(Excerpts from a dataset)
========================

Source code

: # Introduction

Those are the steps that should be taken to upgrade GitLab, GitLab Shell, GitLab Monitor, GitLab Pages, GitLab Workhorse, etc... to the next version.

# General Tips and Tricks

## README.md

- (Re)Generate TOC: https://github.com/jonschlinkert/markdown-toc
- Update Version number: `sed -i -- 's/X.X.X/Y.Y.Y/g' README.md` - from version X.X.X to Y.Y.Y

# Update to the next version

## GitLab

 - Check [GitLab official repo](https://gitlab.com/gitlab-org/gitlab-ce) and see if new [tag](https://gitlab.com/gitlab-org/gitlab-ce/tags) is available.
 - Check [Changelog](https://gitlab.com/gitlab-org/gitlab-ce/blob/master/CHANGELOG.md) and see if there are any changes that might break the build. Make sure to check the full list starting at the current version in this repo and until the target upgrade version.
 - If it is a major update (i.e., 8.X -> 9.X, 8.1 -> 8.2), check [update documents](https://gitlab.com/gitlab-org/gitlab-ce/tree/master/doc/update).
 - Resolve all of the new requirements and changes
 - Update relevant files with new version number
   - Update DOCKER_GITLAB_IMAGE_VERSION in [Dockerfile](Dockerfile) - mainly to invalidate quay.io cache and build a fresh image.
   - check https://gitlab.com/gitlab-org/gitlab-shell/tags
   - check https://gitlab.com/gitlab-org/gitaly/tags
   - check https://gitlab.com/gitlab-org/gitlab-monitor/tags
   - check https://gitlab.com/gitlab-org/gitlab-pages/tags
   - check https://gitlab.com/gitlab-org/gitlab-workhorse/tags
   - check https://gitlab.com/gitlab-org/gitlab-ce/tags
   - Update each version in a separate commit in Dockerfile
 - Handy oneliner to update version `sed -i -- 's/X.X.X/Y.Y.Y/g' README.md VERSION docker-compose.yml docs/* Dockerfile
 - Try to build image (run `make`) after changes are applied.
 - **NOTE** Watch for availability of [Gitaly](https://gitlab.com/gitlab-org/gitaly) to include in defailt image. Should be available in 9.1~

========================

* **EXERCISE**
Line tally for "tags": say how many lines of the records above contain it, and give nothing but the number.

* **FINAL ANSWER**
7